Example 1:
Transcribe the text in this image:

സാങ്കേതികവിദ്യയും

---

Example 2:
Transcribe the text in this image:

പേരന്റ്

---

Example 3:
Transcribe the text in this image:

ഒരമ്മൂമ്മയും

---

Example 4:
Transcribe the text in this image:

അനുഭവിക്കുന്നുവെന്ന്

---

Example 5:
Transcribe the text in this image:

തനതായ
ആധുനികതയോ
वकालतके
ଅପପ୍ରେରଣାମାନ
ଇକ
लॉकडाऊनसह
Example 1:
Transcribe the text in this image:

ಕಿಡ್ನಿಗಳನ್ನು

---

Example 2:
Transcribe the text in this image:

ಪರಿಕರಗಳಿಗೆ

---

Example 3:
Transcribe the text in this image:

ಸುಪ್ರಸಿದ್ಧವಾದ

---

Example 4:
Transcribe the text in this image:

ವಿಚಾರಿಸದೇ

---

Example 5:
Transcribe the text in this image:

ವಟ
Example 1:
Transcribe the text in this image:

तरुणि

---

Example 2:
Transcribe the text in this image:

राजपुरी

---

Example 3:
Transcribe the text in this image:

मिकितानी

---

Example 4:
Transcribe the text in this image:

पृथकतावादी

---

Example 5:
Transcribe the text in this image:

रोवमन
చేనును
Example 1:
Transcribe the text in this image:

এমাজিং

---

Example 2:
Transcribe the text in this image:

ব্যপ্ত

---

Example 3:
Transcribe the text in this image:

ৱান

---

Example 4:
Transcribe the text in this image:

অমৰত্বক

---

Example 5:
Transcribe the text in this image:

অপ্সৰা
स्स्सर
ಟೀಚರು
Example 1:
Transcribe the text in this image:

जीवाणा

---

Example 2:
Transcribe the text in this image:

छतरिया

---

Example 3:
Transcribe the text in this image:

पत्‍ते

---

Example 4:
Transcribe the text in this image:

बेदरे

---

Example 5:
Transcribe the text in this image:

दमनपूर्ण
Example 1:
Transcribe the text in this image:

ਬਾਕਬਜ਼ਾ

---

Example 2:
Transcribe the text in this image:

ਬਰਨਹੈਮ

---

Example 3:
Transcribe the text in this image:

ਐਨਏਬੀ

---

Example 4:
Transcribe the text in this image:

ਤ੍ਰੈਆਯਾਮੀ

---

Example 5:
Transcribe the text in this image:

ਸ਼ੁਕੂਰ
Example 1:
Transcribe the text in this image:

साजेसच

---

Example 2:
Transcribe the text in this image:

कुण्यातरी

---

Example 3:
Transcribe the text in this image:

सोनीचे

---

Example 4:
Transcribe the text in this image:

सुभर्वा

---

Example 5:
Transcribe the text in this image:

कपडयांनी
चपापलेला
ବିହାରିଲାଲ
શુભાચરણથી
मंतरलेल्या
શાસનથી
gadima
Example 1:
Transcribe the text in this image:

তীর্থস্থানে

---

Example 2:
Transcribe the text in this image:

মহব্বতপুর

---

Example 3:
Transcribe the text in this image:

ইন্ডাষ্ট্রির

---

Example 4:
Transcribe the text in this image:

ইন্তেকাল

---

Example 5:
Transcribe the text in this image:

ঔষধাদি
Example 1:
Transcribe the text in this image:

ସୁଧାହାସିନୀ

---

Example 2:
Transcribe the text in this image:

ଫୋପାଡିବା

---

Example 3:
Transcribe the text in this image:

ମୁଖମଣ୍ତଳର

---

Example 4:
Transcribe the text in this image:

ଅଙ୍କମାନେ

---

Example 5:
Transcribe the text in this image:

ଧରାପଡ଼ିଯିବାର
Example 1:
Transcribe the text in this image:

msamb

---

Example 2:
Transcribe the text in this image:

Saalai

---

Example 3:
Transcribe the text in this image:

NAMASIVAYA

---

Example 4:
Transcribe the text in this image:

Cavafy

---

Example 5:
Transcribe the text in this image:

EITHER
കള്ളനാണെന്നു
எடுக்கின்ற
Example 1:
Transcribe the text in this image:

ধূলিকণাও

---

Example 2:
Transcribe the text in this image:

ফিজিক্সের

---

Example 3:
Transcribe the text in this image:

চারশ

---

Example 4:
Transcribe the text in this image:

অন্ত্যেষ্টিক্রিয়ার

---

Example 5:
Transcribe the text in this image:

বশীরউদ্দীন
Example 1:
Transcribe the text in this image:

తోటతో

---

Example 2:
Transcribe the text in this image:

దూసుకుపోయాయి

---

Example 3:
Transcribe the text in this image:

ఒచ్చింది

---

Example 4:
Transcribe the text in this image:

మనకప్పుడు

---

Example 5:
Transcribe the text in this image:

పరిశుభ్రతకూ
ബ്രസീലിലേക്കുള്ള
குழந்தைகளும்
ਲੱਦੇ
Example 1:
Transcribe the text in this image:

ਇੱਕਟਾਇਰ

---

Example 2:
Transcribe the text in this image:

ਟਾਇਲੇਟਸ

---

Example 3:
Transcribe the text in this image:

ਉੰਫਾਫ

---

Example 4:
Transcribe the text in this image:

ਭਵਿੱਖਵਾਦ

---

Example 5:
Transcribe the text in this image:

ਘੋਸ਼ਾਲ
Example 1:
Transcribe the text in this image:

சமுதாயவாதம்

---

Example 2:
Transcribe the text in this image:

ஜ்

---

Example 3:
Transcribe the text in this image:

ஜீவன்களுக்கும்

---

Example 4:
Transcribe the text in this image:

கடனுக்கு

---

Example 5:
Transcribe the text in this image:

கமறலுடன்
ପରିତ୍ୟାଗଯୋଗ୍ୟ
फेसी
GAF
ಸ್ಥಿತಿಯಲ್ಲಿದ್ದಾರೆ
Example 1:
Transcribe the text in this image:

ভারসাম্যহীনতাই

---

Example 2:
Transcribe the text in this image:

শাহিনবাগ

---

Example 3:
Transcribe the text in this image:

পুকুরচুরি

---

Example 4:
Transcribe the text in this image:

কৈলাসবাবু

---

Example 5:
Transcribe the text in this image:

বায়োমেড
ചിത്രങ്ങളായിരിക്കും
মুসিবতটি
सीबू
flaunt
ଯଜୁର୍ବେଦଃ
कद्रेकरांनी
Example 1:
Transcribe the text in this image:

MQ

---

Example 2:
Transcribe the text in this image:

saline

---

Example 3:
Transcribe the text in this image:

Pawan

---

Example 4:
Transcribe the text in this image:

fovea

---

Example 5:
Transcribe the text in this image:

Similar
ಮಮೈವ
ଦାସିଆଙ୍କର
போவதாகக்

YOUR GOAL: Your task is to reproduce each entry exactly.

COMPLETED TASK:
Example 1:
Transcribe the text in this image:

സാങ്കേതികവിദ്യയും

---

Example 2:
Transcribe the text in this image:

പേരന്റ്

---

Example 3:
Transcribe the text in this image:

ഒരമ്മൂമ്മയും

---

Example 4:
Transcribe the text in this image:

അനുഭവിക്കുന്നുവെന്ന്

---

Example 5:
Transcribe the text in this image:

തനതായ
ആധുനികതയോ
वकालतके
ଅପପ୍ରେରଣାମାନ
ଇକ
लॉकडाऊनसह
Example 1:
Transcribe the text in this image:

ಕಿಡ್ನಿಗಳನ್ನು

---

Example 2:
Transcribe the text in this image:

ಪರಿಕರಗಳಿಗೆ

---

Example 3:
Transcribe the text in this image:

ಸುಪ್ರಸಿದ್ಧವಾದ

---

Example 4:
Transcribe the text in this image:

ವಿಚಾರಿಸದೇ

---

Example 5:
Transcribe the text in this image:

ವಟ
Example 1:
Transcribe the text in this image:

तरुणि

---

Example 2:
Transcribe the text in this image:

राजपुरी

---

Example 3:
Transcribe the text in this image:

मिकितानी

---

Example 4:
Transcribe the text in this image:

पृथकतावादी

---

Example 5:
Transcribe the text in this image:

रोवमन
చేనును
Example 1:
Transcribe the text in this image:

এমাজিং

---

Example 2:
Transcribe the text in this image:

ব্যপ্ত

---

Example 3:
Transcribe the text in this image:

ৱান

---

Example 4:
Transcribe the text in this image:

অমৰত্বক

---

Example 5:
Transcribe the text in this image:

অপ্সৰা
स्स्सर
ಟೀಚರು
Example 1:
Transcribe the text in this image:

जीवाणा

---

Example 2:
Transcribe the text in this image:

छतरिया

---

Example 3:
Transcribe the text in this image:

पत्‍ते

---

Example 4:
Transcribe the text in this image:

बेदरे

---

Example 5:
Transcribe the text in this image:

दमनपूर्ण
Example 1:
Transcribe the text in this image:

ਬਾਕਬਜ਼ਾ

---

Example 2:
Transcribe the text in this image:

ਬਰਨਹੈਮ

---

Example 3:
Transcribe the text in this image:

ਐਨਏਬੀ

---

Example 4:
Transcribe the text in this image:

ਤ੍ਰੈਆਯਾਮੀ

---

Example 5:
Transcribe the text in this image:

ਸ਼ੁਕੂਰ
Example 1:
Transcribe the text in this image:

साजेसच

---

Example 2:
Transcribe the text in this image:

कुण्यातरी

---

Example 3:
Transcribe the text in this image:

सोनीचे

---

Example 4:
Transcribe the text in this image:

सुभर्वा

---

Example 5:
Transcribe the text in this image:

कपडयांनी
चपापलेला
ବିହାରିଲାଲ
શુભાચરણથી
मंतरलेल्या
શાસનથી
gadima
Example 1:
Transcribe the text in this image:

তীর্থস্থানে

---

Example 2:
Transcribe the text in this image:

মহব্বতপুর

---

Example 3:
Transcribe the text in this image:

ইন্ডাষ্ট্রির

---

Example 4:
Transcribe the text in this image:

ইন্তেকাল

---

Example 5:
Transcribe the text in this image:

ঔষধাদি
Example 1:
Transcribe the text in this image:

ସୁଧାହାସିନୀ

---

Example 2:
Transcribe the text in this image:

ଫୋପାଡିବା

---

Example 3:
Transcribe the text in this image:

ମୁଖମଣ୍ତଳର

---

Example 4:
Transcribe the text in this image:

ଅଙ୍କମାନେ

---

Example 5:
Transcribe the text in this image:

ଧରାପଡ଼ିଯିବାର
Example 1:
Transcribe the text in this image:

msamb

---

Example 2:
Transcribe the text in this image:

Saalai

---

Example 3:
Transcribe the text in this image:

NAMASIVAYA

---

Example 4:
Transcribe the text in this image:

Cavafy

---

Example 5:
Transcribe the text in this image:

EITHER
കള്ളനാണെന്നു
எடுக்கின்ற
Example 1:
Transcribe the text in this image:

ধূলিকণাও

---

Example 2:
Transcribe the text in this image:

ফিজিক্সের

---

Example 3:
Transcribe the text in this image:

চারশ

---

Example 4:
Transcribe the text in this image:

অন্ত্যেষ্টিক্রিয়ার

---

Example 5:
Transcribe the text in this image:

বশীরউদ্দীন
Example 1:
Transcribe the text in this image:

తోటతో

---

Example 2:
Transcribe the text in this image:

దూసుకుపోయాయి

---

Example 3:
Transcribe the text in this image:

ఒచ్చింది

---

Example 4:
Transcribe the text in this image:

మనకప్పుడు

---

Example 5:
Transcribe the text in this image:

పరిశుభ్రతకూ
ബ്രസീലിലേക്കുള്ള
குழந்தைகளும்
ਲੱਦੇ
Example 1:
Transcribe the text in this image:

ਇੱਕਟਾਇਰ

---

Example 2:
Transcribe the text in this image:

ਟਾਇਲੇਟਸ

---

Example 3:
Transcribe the text in this image:

ਉੰਫਾਫ

---

Example 4:
Transcribe the text in this image:

ਭਵਿੱਖਵਾਦ

---

Example 5:
Transcribe the text in this image:

ਘੋਸ਼ਾਲ
Example 1:
Transcribe the text in this image:

சமுதாயவாதம்

---

Example 2:
Transcribe the text in this image:

ஜ்

---

Example 3:
Transcribe the text in this image:

ஜீவன்களுக்கும்

---

Example 4:
Transcribe the text in this image:

கடனுக்கு

---

Example 5:
Transcribe the text in this image:

கமறலுடன்
ପରିତ୍ୟାଗଯୋଗ୍ୟ
फेसी
GAF
ಸ್ಥಿತಿಯಲ್ಲಿದ್ದಾರೆ
Example 1:
Transcribe the text in this image:

ভারসাম্যহীনতাই

---

Example 2:
Transcribe the text in this image:

শাহিনবাগ

---

Example 3:
Transcribe the text in this image:

পুকুরচুরি

---

Example 4:
Transcribe the text in this image:

কৈলাসবাবু

---

Example 5:
Transcribe the text in this image:

বায়োমেড
ചിത്രങ്ങളായിരിക്കും
মুসিবতটি
सीबू
flaunt
ଯଜୁର୍ବେଦଃ
कद्रेकरांनी
Example 1:
Transcribe the text in this image:

MQ

---

Example 2:
Transcribe the text in this image:

saline

---

Example 3:
Transcribe the text in this image:

Pawan

---

Example 4:
Transcribe the text in this image:

fovea

---

Example 5:
Transcribe the text in this image:

Similar
ಮಮೈವ
ଦାସିଆଙ୍କର
போவதாகக்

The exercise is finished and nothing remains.